Trying to take all the evidence in, the argument for the appeal of conditional operators to newbies is still strong. Yet if the operations don't have short-circuit behavior, they will not fit most people's expections...

 y: [a b c]
 if (integer? y) and (y + 1 > 5) [
      print ["oops, left false but still ran right...the addition fails."]
 ]

But what I'm weighing is that maybe the lack of short-circuiting is a good teachable moment for the evaluator...and why ANY and ALL are different. And there are plenty of cases...e.g. checking multiple refinements...were not being short-circuiting isn't some huge catastrophic performance or logistical problem:

foo: func [arg /ref1 /ref2] [
    if ref1 and ref2 [
         fail "Would it be so bad if this worked?"
    ]
    ...
]

Besides such cases being common...used intelligently, a non-short-circuiting AND can fit in as a tool for things that short-circuiting ALL can't express as cleanly. Plenty of applications in code golf...

So I think the real referendum here isn't on conditional AND/OR/XOR...but on trying to wedge short-circuiting into it.

It's time to go ahead and make the BITWISE dialect, even if it isn't great at first...to try it and see what the use cases dictate. It looks like the right solution to this problem.

IngoHohmann · October 18, 2020, 7:11am

How does "only mutating set operations fit into bignum plans?

hostilefork · October 18, 2020, 4:21pm

Not sure what you mean...as bignums are different and addition is much more common than intersecting sets, so it would be untenable if + mutated. It's more important to have an answer there than for set unions.

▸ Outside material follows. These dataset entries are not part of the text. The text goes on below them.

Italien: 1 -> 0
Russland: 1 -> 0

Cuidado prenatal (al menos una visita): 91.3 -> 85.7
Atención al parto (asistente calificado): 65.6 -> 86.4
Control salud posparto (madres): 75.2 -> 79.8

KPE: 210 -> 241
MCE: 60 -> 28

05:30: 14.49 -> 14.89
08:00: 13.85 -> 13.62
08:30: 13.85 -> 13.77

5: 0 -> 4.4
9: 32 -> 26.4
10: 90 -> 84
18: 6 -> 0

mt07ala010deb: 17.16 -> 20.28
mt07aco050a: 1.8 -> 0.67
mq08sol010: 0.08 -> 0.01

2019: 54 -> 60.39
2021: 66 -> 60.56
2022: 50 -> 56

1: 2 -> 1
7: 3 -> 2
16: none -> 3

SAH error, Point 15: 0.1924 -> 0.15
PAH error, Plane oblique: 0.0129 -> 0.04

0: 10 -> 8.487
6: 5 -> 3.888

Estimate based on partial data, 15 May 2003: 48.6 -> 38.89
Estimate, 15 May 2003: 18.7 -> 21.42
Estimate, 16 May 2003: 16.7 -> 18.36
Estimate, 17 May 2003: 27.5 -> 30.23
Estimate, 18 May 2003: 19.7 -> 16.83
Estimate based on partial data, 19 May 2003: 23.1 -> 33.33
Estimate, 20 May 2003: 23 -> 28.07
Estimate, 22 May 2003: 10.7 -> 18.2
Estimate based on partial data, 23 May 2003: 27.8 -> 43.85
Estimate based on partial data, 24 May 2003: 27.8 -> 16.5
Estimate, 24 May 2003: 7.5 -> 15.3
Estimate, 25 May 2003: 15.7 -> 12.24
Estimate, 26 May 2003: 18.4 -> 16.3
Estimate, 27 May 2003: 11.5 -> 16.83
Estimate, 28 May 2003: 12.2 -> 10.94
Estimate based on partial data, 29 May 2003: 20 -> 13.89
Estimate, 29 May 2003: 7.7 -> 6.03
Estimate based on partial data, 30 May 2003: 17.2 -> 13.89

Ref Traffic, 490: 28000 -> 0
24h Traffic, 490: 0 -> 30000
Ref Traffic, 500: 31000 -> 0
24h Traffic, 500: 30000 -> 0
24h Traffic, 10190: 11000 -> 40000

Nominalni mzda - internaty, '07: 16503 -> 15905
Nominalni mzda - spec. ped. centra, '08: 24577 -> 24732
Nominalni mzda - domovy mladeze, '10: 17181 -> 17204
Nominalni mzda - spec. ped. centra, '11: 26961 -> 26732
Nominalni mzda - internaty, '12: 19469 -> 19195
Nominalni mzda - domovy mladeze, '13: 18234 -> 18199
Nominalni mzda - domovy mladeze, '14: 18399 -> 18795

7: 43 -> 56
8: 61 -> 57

But I'm still contemplating mutation. The issue is that implementation algorithms tend to involve making new sets. But it just seems ever-random in a language that mutates by default on things like APPEND or UPPERCASE to be picking other foundational things that don't mutate. The topic needs a broader philosophy. :-/

In other news: it may be possible to do short-circuiting AND via a refinement like /SHORT. Then since infix doesn't dispatch from a path (unless you use SHOVE >-)...make it a modal argument that controls the refinement.

>> 1 and 2
== #[true]

>> x: [...]
>> (integer? x) and @[x + 1 < 2]
== #[false]

>> (integer? x) >- and/short [x + 1 < 2]  ; long way to write it
== #[false]

It's a feature people could use if they wanted to, or avoid if they didn't

hostilefork · November 11, 2020, 4:11pm

All right, I think we have the actual, final answer (at least for the conditional operators, not the bitwise ones. :-/)

The answer comes from the notion that "Plain GROUP! branches only run if branch taken"

Basically, we have precedent now that:

>> branchy: func [flag] [either flag '[<a>] '[<b>]]

>> either true (print "a" branchy true) (print "b" branchy false)
a
== <a>

Most people seem to think this makes perfect sense...and if you want the less-intuitive behavior of running both branches you can get it with GET-GROUP!.

If you think that makes perfect sense, why be surprised at this:

>> false and (print "right" false)
== #[false]

>> true and (print "right" true)
right
== #[true]

Not exactly universe-shattering to absorb that consequence. Then, if you want the right hand side to run unconditionally, you use a GET-GROUP!:

>> false and :(print "right" false)
right
== #[false]

That looks pretty sensible to me. It just means that the right hand side of an AND has to be in a GROUP! or a GET-GROUP!, which you'd probably want a lot of the time anyway.

iArnold · November 11, 2020, 6:40pm

This was my suggestion in the other thread.